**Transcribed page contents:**
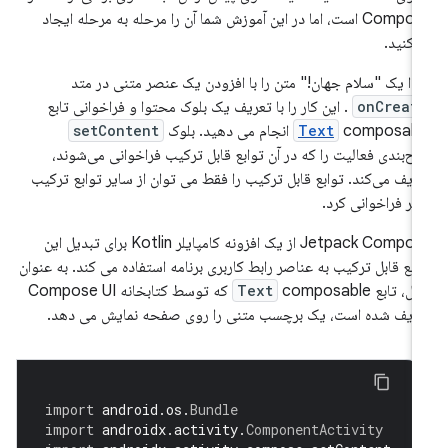
Compose است، اما در این آموزش شما آن را مرحله به مرحله ایجاد
‌کنید.
تدا یک "سلام جهان!" متن را با افزودن یک عنصر متنی در متد
onCreat
. این کار را با تعریف یک بلوک محتوا و فراخوانی تابع
composa انجام می دهید. بلوک
Text
setContent
ح‌بندی فعالیت را که در آن توابع قابل ترکیب فراخوانی می‌شوند،
ریف می‌کند. توابع قابل ترکیب را فقط می توان از سایر توابع ترکیب
یر فراخوانی کرد.
Jetpack Compose از یک افزونه کامپایلر Kotlin برای تبدیل این
ابع قابل ترکیب به عناصر رابط کاربری برنامه استفاده می کند. به عنوان
ال، تابع
Text
composable که توسط کتابخانه Compose UI
ریف شده است، یک برچسب متنی را روی صفحه نمایش می دهد.
import
 android
.
os
.
Bundle
import
 androidx
.
activity
.
ComponentActivity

**What is being asked:** Count each line above where the word "متنی" appears, and answer with nothing except that count.

**Reply:** 2